How Growth-Minded CEOs Clearly Define a Focused Set of Imperatives

21 Sep 22

For a number of CEOs in SBI’s growth planning survey results, growth plans remain uncertain, with a mix of too many growth imperatives; and the wrong growth imperatives underway.

Leadership teams tend to activate multiple growth levers and ultimately cause friction in the business—a common problem. For CEOs wanting to create clarity and drive growth amidst uncertainty, they need to get on their front foot and drive relentless focus on a short set of key growth imperatives.

CEO uncertainty often manifests as broad-reaching growth strategies with (too) many active bets. Within PE-backed tech and tech-enabled services sectors, SBI has consistently seen a tightly-defined, singularly-focused value creation strategy outperform businesses claiming highly-adaptive agile growth strategies. Determining which bets to place is the critical next step in creating clarity in your short and long-term value creation strategy. 

You’ve worked with your commercial teams to identify growth levers and have reviewed an inventory of bets, it's now time to decide which bets to place. Led by the CEO and CFO, the executive team will collaborate to evaluate and narrow down the list of growth levers and identify 3-5 strategic priorities based on time to realization, level of effort, and impact on enterprise value.  Any less, you back yourself into an unwanted corner, any more and you create confusion for your teams.  These 3-5 priorities should have a significant impact, be achievable, and align towards a common commercial goal.

Quantifying the time, effort, and ROI of potential bets allows executives to make objective, informed tradeoff decisions versus making subjective or reactive decisions on where to make strategic investments. It also helps understand when to expect results so teams don’t lose patience and change direction prematurely. 

How do you narrow your options and select the best bets?
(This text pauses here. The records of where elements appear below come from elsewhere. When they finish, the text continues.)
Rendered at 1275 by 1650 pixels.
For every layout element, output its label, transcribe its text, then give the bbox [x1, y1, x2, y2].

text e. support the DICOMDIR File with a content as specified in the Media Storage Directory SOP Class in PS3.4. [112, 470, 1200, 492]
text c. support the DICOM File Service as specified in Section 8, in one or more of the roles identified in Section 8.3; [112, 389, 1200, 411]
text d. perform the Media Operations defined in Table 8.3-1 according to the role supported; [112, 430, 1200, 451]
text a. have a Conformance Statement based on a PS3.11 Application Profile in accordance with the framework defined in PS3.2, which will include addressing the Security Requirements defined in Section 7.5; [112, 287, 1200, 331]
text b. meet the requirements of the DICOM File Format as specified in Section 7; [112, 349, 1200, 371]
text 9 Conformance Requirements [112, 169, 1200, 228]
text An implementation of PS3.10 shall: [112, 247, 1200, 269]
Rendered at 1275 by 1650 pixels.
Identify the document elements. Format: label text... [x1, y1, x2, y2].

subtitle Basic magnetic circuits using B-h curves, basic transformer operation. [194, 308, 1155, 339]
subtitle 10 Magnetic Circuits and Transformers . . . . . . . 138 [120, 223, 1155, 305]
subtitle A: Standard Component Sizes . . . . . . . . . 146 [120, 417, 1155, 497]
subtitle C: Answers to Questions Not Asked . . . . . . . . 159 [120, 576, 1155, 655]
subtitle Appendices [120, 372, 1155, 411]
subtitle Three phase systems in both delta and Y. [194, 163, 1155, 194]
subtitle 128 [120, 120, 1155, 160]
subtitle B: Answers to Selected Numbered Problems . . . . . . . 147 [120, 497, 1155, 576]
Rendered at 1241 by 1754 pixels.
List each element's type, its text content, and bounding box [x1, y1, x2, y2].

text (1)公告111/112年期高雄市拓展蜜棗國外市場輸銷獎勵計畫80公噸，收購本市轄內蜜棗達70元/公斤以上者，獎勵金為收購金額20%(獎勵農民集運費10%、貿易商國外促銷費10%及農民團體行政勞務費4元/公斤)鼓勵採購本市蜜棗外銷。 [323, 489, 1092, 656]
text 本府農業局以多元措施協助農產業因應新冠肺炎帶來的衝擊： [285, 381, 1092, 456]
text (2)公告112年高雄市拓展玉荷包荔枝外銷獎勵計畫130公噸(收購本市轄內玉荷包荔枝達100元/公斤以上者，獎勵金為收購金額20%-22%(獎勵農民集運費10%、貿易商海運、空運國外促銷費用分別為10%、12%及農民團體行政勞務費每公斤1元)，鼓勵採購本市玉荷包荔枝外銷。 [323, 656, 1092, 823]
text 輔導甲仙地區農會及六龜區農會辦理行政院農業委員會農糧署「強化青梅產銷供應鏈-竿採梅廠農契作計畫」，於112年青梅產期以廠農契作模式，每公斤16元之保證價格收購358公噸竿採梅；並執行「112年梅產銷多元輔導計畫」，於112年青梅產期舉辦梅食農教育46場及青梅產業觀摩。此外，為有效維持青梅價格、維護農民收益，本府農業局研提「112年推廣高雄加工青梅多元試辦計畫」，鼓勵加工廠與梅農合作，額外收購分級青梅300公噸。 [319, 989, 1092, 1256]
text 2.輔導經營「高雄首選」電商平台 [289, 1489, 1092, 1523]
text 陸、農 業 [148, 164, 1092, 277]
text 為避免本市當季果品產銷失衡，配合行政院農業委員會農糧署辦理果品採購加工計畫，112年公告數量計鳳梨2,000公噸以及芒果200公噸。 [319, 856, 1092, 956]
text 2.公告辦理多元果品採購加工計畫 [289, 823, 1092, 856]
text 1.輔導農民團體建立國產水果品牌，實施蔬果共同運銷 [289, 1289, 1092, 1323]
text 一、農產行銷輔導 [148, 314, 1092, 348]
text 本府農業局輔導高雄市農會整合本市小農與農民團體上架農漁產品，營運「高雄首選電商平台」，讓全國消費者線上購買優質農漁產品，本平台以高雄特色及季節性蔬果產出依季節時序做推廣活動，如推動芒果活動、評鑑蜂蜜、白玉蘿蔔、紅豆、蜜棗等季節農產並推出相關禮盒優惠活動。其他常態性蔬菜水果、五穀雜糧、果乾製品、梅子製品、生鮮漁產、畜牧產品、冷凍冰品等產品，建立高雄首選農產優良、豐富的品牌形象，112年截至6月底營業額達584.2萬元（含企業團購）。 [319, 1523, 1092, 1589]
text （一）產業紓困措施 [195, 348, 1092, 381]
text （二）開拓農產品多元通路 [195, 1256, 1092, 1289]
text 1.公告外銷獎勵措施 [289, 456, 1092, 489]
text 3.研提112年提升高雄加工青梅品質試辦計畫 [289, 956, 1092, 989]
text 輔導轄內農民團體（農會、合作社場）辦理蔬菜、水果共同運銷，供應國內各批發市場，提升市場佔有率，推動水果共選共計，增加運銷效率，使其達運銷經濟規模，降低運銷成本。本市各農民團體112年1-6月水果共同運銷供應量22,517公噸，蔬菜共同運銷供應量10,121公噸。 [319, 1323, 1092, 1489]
  • Clearly define your growth targets
  • Use bottoms-up analysis to determine what can be achieved
  • Define the gap to growth targets
  • Create a revenue plan of how go-to-market teams will strategically align to execute the bets and achieve targets

Evaluate each potential bet with the following criteria:

1) Time to Realization 

How long before you see a return on your investment?  Assign a time frame to each priority to determine where you will see growth in the shorter and longer term.

2) Level of Effort

How many resources and changes will this bet take to implement?  Be realistic about the activities and allocation of resources for achievement.

3) Impact on Enterprise Value

How much return on your investment can you expect?

 

 

 

For a number of CEOs in SBI’s growth planning survey results, growth plans remain uncertain, with a mix of too many growth imperatives; and the wrong growth imperatives underway. Top CEOs are getting crisper on their value creation strategy, evolving that strategy to account for less commercial investment, and determining new productivity levers to still meet growth expectations. This strategic clarity leads top growth CEOs toward a small set of highly focused growth imperatives.